Compared to the 100 nursing homes in Oklahoma, COMMUNITY HEALTH CENTER's overall rating (4 stars) is above the state average of 2.6, staff turnover (44%) is near the state average of 46%, and health inspection rating (4 stars) is above the national benchmark.

What Should Families Ask When Visiting Community?

Based on this facility's data, families visiting should ask: "Can I visit during a mealtime to observe dining assistance and food quality?" "How do you handle medical emergencies, and what is your hospital transfer rate?" "Can I speak with family members of current residents about their experience?"

Is Community Safe?

Based on CMS inspection data, COMMUNITY HEALTH CENTER has a clean safety record: no substantiated abuse findings (meaning no confirmed cases of resident harm), no Immediate Jeopardy citations (the most serious violation level indicating risk of serious injury or death), and is not on the Special Focus Facility watch list (a federal program monitoring the lowest-performing 1% of nursing homes). The facility has a 4-star overall rating and ranks #1 of 100 nursing homes in Oklahoma. While no facility is perfect, families should still ask about staff-to-resident ratios and recent inspection results during their visit.

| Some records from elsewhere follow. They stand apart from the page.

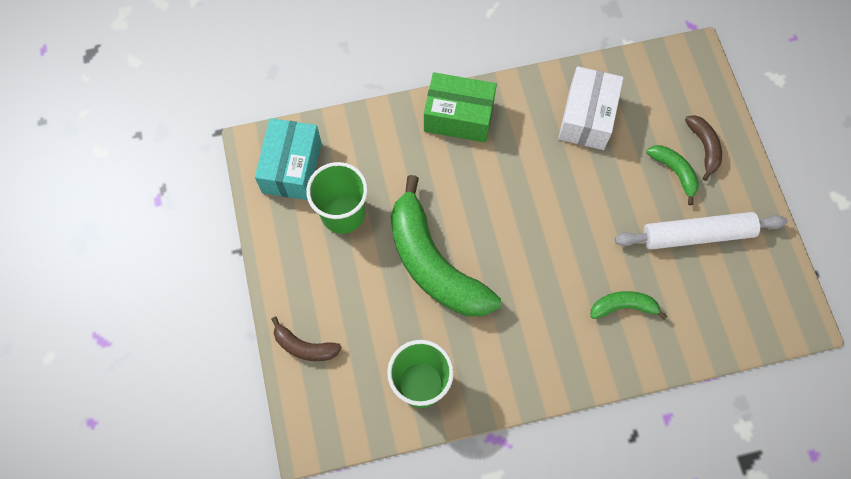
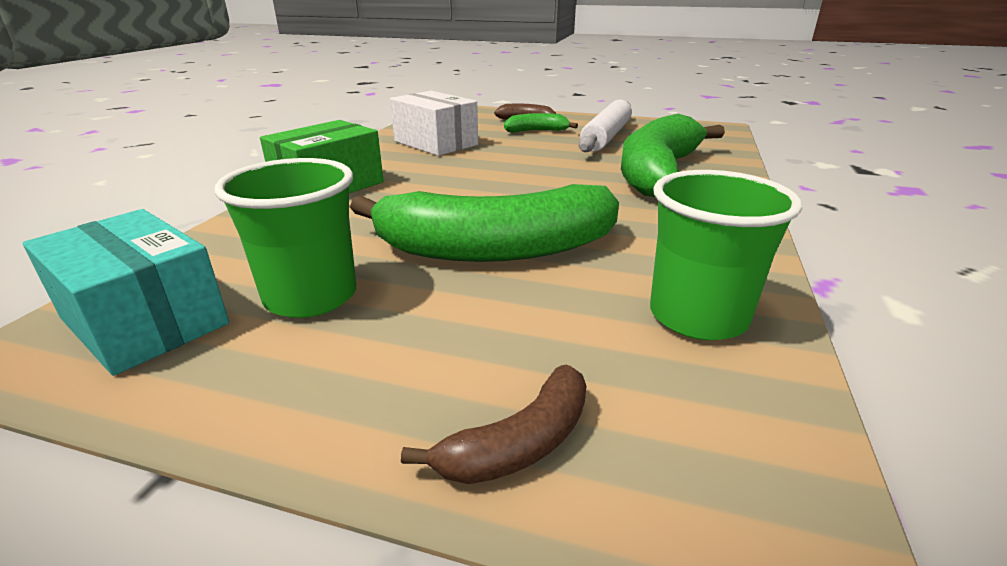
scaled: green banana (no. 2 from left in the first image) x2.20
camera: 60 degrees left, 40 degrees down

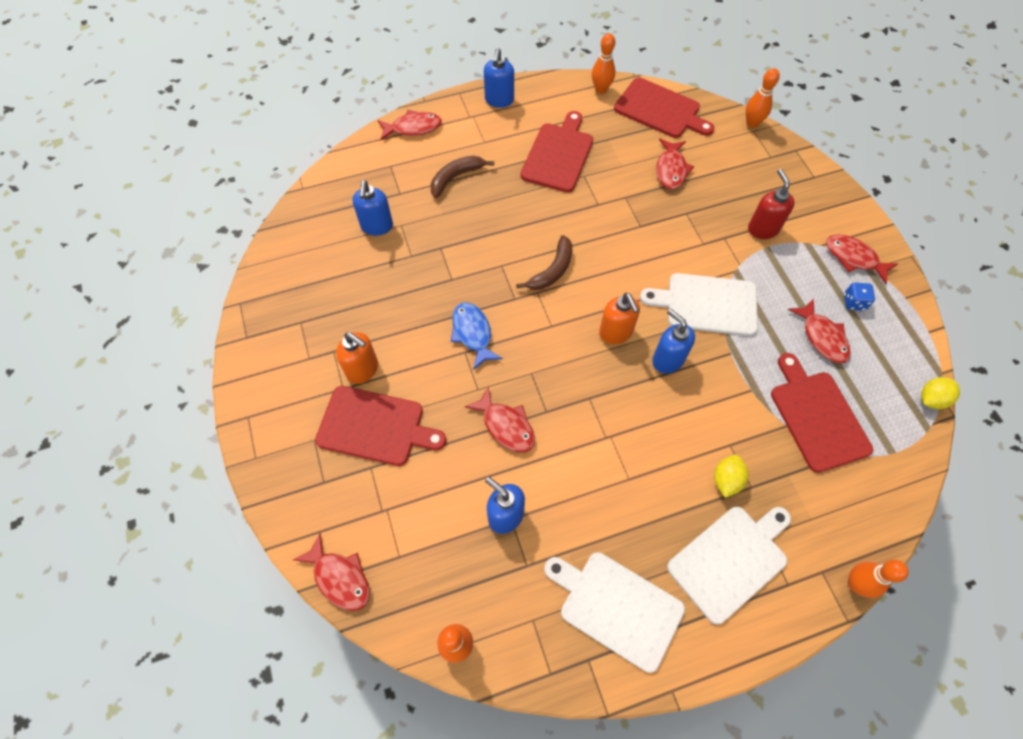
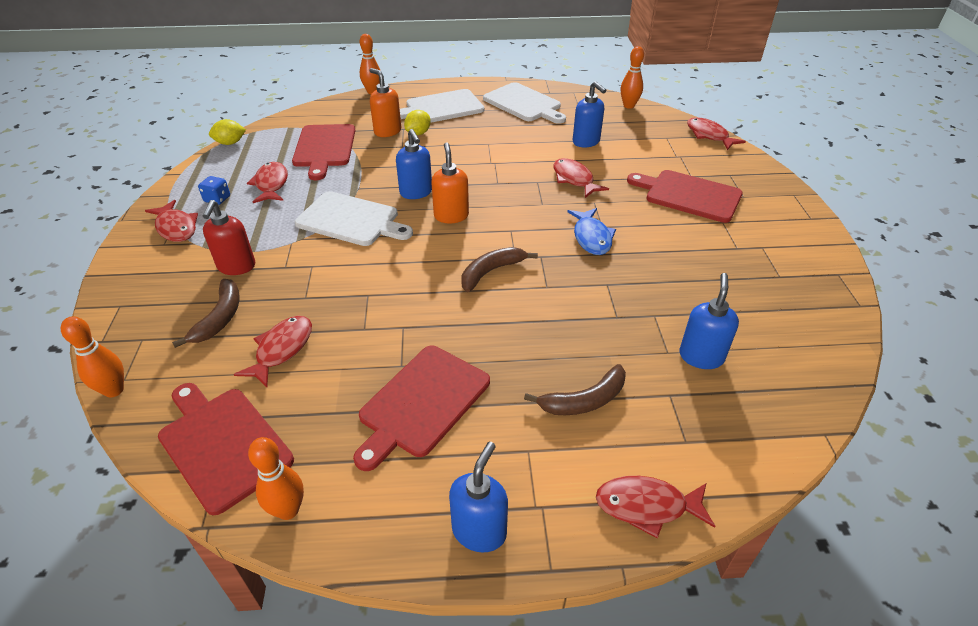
new: brown banana (no. 1 from left)
shifted: orange soap dispenser (no. 1 from left)
camera: 165 degrees left, 20 degrees down

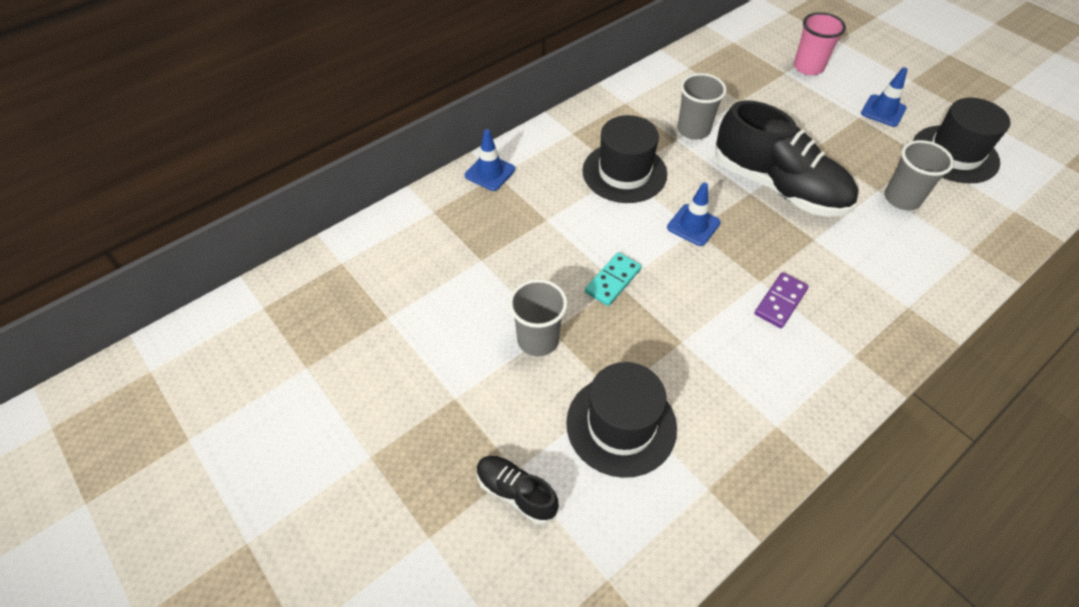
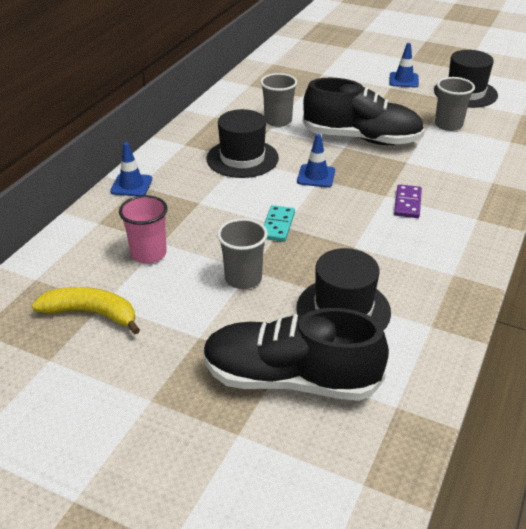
new: yellow banana
shifted: pink cup
scaled: black shoe (no. 1 from left) x2.13
camera: 25 degrees left, 15 degrees down

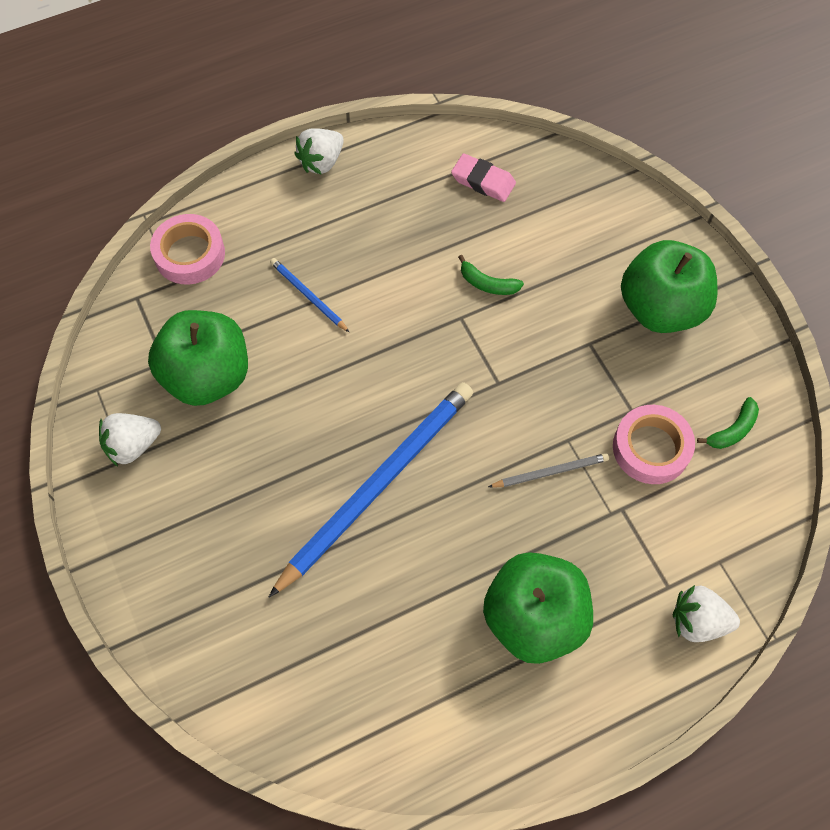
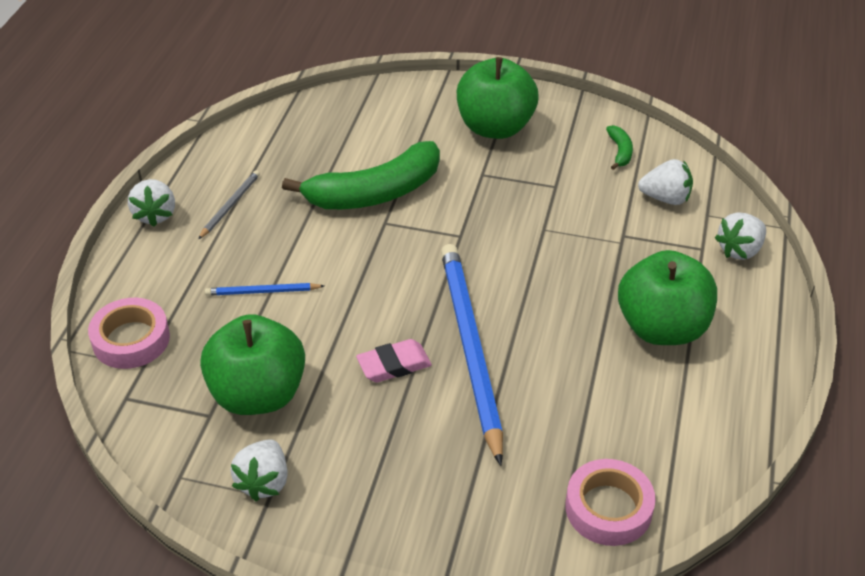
new: white strawberry (no. 3 from left)
shifted: pink eraser; grey pencil; pink tape (no. 2 from left)
scaled: green banana (no. 1 from left) x2.42
camera: 50 degrees left, 20 degrees down

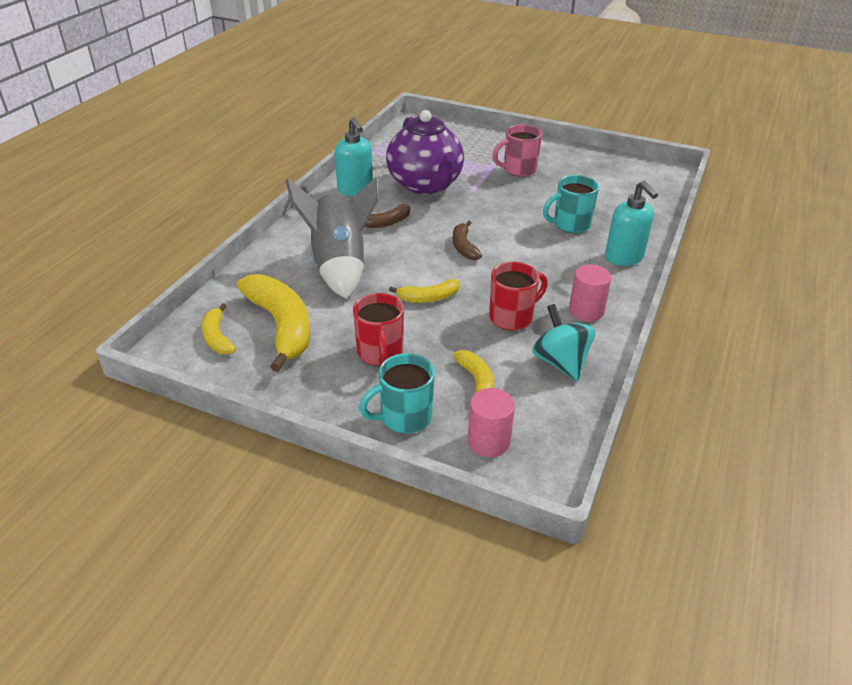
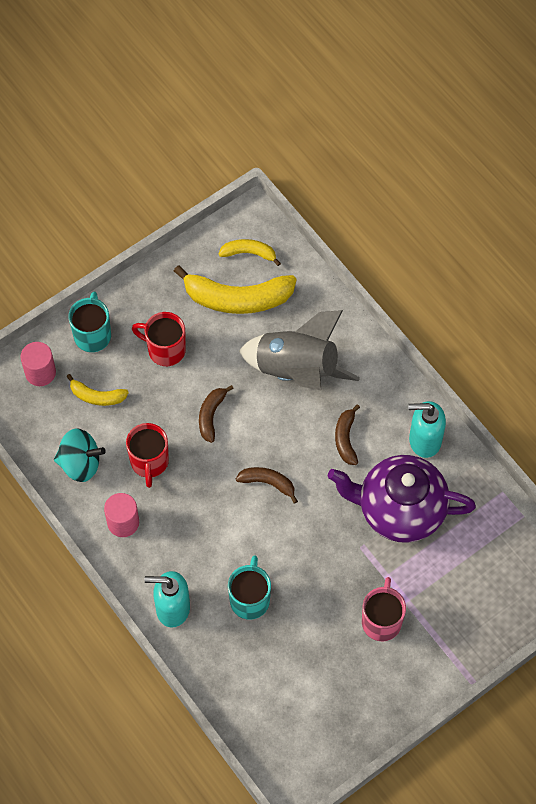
repainted: yellow banana (no. 3 from left) to brown banana (no. 1 from left)
camera: 120 degrees right, 25 degrees up

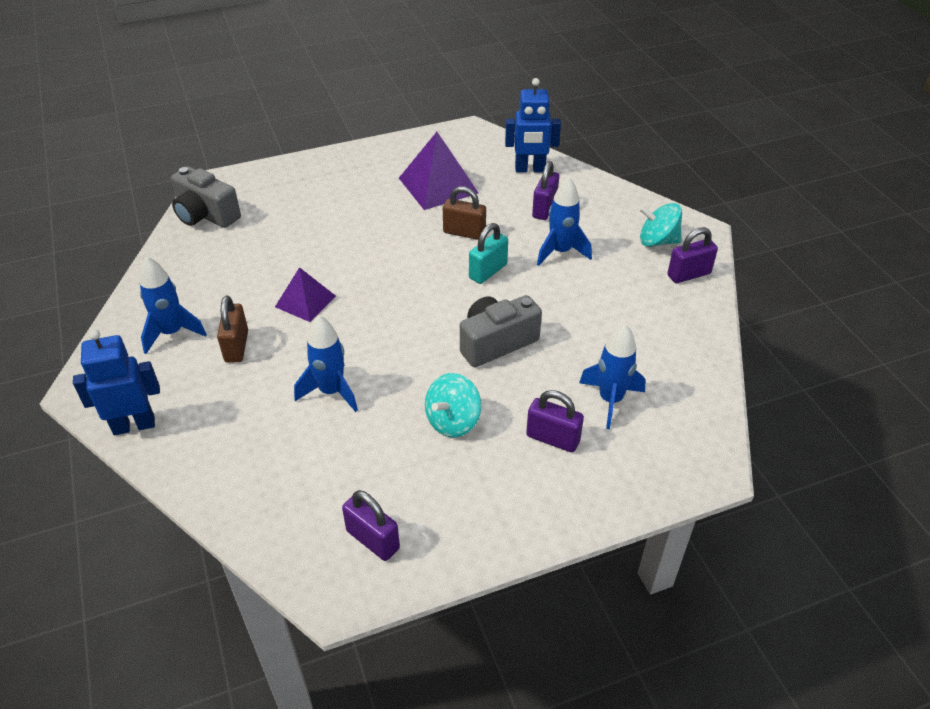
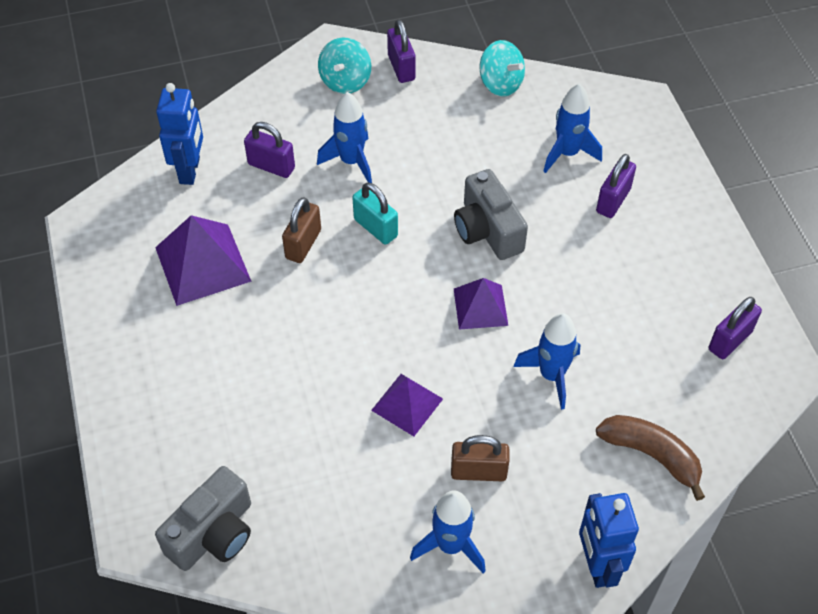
new: purple pyramid (no. 3 from left); brown banana
shifted: turquoise spinning top (no. 1 from left in the first image) to turquoise spinning top (no. 2 from left)
camera: 85 degrees left, 10 degrees up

Do Nurses at Community Stick Around?

COMMUNITY HEALTH CENTER has a staff turnover rate of 44%, which is about average for Oklahoma nursing homes (state average: 46%). Moderate turnover is common in nursing homes, but families should still ask about staff tenure and how the facility maintains care continuity when employees leave.

Was Community Ever Fined?

COMMUNITY HEALTH CENTER has no federal fines on record. CMS issues fines when nursing homes fail to meet care standards or don't correct problems found during inspections. The absence of fines suggests the facility has either maintained compliance or corrected any issues before penalties were assessed. This is a positive indicator, though families should still review recent inspection reports for the full picture.

Is Community on Any Federal Watch List?

COMMUNITY HEALTH CENTER is not on any federal watch list. The most significant is the Special Focus Facility (SFF) program, which identifies the bottom 1% of nursing homes nationally based on persistent, serious quality problems. Not being on this list means the facility has avoided the pattern of deficiencies that triggers enhanced federal oversight. This is a positive indicator, though families should still review the facility's inspection history directly.